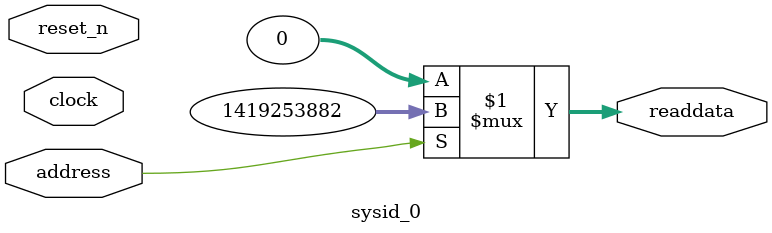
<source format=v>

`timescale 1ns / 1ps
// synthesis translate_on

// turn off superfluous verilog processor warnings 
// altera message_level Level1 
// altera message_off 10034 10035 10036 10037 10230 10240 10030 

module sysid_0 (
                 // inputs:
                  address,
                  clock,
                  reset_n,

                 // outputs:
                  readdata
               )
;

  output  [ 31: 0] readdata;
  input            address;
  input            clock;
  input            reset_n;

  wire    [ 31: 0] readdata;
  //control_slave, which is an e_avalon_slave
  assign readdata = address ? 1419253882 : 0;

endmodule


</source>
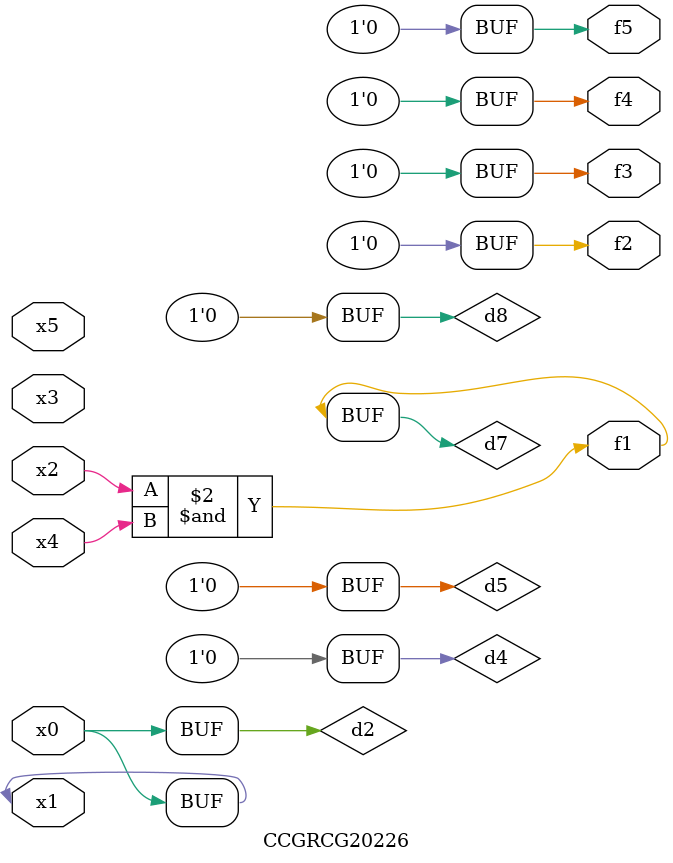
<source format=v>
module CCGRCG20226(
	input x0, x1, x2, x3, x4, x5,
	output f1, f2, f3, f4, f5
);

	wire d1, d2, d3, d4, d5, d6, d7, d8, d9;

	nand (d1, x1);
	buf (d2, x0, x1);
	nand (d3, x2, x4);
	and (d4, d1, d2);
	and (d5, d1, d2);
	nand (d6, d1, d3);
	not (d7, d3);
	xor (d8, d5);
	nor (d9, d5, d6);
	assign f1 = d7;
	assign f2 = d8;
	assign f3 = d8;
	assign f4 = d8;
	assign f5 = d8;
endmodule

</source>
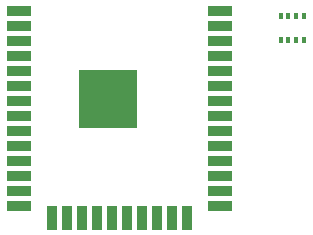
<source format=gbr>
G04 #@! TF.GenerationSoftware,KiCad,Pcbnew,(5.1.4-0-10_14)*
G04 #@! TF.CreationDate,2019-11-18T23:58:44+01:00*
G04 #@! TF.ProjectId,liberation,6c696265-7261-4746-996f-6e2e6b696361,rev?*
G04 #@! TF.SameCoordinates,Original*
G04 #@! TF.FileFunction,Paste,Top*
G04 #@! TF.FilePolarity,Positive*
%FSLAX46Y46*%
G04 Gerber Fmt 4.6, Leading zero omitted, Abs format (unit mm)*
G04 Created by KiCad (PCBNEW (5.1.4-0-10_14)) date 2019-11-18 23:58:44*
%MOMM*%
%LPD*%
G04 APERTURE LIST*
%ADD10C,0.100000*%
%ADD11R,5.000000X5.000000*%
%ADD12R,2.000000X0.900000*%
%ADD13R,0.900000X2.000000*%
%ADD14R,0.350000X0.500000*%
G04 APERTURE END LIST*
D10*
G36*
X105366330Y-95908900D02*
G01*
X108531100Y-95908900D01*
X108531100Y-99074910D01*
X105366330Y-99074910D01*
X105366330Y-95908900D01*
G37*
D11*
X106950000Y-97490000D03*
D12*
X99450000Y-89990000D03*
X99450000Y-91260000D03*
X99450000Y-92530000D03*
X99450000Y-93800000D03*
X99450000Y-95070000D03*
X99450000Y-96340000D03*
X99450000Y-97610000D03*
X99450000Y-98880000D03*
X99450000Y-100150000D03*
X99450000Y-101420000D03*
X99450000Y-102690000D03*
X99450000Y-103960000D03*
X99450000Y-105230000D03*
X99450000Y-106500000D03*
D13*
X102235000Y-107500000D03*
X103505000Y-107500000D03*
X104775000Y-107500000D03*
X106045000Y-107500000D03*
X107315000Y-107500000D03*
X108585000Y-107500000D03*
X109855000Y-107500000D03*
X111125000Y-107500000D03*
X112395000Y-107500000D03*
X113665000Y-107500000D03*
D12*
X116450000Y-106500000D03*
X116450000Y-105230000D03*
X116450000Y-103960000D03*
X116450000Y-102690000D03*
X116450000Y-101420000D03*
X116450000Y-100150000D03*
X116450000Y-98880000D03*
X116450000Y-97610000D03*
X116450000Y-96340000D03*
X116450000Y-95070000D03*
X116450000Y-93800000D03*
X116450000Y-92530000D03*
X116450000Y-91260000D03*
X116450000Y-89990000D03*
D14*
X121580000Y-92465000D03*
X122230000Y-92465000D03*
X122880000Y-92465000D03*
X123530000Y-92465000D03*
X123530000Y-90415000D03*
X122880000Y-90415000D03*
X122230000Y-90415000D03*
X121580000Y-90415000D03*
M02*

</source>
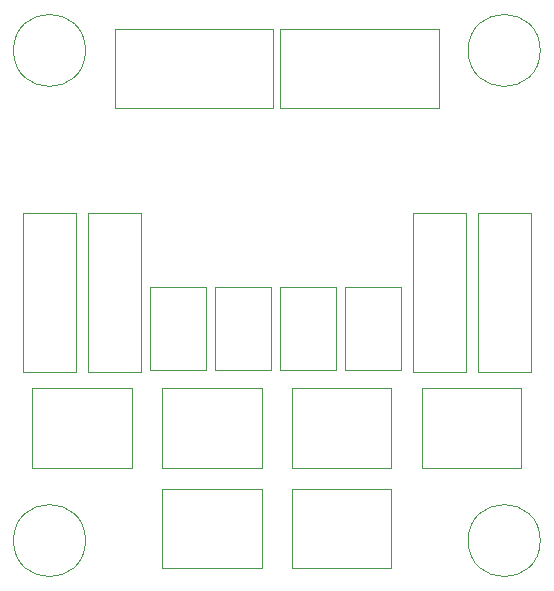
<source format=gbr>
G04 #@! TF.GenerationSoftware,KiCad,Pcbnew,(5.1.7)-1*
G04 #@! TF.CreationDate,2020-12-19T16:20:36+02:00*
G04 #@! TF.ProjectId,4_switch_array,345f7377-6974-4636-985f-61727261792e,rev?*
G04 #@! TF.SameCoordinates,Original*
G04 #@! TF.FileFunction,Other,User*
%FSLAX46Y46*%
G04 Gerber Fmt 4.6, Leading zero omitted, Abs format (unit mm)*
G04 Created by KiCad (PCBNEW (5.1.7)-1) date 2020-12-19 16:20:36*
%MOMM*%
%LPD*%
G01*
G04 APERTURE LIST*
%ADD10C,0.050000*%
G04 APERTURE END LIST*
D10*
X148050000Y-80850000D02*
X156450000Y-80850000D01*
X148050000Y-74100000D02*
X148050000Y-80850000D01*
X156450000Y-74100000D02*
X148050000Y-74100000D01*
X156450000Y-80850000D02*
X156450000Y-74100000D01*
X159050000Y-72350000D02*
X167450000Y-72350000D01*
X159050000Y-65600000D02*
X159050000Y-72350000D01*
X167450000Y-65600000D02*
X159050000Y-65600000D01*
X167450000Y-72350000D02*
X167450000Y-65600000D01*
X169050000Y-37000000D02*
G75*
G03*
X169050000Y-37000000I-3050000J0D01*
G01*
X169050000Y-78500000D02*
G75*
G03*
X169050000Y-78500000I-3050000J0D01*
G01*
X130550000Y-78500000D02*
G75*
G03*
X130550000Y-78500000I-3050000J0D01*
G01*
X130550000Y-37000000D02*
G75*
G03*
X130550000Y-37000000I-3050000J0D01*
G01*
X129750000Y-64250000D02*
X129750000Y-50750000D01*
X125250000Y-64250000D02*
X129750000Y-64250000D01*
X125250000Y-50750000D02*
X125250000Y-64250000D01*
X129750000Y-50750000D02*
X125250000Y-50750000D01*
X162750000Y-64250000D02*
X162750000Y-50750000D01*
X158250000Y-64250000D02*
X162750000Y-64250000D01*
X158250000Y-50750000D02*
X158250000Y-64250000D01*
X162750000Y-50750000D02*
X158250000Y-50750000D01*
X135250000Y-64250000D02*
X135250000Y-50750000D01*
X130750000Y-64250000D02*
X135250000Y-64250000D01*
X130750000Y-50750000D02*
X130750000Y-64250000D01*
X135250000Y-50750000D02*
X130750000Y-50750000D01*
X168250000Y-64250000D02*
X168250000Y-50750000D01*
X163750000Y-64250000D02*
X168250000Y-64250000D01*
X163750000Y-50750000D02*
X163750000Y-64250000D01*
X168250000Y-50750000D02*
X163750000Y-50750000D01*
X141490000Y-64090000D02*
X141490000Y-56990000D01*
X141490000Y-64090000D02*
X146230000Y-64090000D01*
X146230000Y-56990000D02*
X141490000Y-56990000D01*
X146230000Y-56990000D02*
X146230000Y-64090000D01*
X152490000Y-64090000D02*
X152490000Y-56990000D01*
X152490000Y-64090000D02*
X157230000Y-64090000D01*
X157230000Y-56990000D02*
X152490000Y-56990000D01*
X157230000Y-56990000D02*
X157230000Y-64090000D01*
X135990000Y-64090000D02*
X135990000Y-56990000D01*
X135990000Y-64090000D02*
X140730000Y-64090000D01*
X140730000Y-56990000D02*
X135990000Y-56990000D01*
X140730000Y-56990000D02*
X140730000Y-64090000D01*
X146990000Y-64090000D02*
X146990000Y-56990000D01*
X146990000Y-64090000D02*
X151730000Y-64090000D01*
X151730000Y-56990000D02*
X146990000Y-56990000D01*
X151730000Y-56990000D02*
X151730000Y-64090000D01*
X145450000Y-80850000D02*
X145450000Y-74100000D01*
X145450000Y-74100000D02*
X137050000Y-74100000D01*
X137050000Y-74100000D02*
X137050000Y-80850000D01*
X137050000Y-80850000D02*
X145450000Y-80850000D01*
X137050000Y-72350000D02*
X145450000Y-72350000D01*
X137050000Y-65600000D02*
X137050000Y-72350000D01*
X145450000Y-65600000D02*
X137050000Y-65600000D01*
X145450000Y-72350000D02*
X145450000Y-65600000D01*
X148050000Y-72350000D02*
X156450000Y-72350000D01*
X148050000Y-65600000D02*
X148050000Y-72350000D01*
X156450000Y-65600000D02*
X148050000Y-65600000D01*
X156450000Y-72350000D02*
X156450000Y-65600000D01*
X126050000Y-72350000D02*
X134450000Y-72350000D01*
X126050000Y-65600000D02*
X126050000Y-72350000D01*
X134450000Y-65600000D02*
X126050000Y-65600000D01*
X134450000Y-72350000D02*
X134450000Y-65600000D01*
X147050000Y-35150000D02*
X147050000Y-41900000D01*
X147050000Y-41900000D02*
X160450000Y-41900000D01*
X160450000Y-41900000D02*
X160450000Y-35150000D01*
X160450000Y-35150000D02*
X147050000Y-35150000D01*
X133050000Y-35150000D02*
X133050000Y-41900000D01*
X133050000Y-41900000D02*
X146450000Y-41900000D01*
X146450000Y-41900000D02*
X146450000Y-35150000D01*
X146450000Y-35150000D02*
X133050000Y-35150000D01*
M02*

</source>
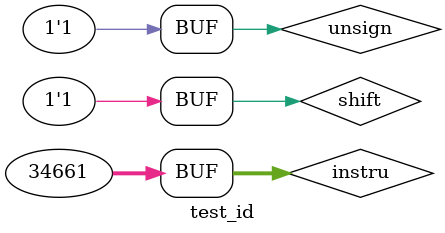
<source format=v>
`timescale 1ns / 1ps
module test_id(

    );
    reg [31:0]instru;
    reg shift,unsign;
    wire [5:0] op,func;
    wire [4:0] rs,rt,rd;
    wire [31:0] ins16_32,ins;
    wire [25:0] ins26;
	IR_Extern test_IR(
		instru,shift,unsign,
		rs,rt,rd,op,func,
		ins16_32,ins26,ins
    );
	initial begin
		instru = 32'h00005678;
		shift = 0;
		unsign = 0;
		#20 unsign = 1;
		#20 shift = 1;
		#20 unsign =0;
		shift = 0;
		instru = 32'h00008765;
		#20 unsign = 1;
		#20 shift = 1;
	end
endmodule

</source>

PROBLEM: Please go through the listing and return each line that has "Created" in it.

YOUR RESPONSE:
G04 Created by KiCad (PCBNEW (5.1.4-0-10_14)) date 2019-11-18 23:58:44*
G04 Created by KiCad (PCBNEW (5.1.7)-1) date 2020-12-19 16:20:36*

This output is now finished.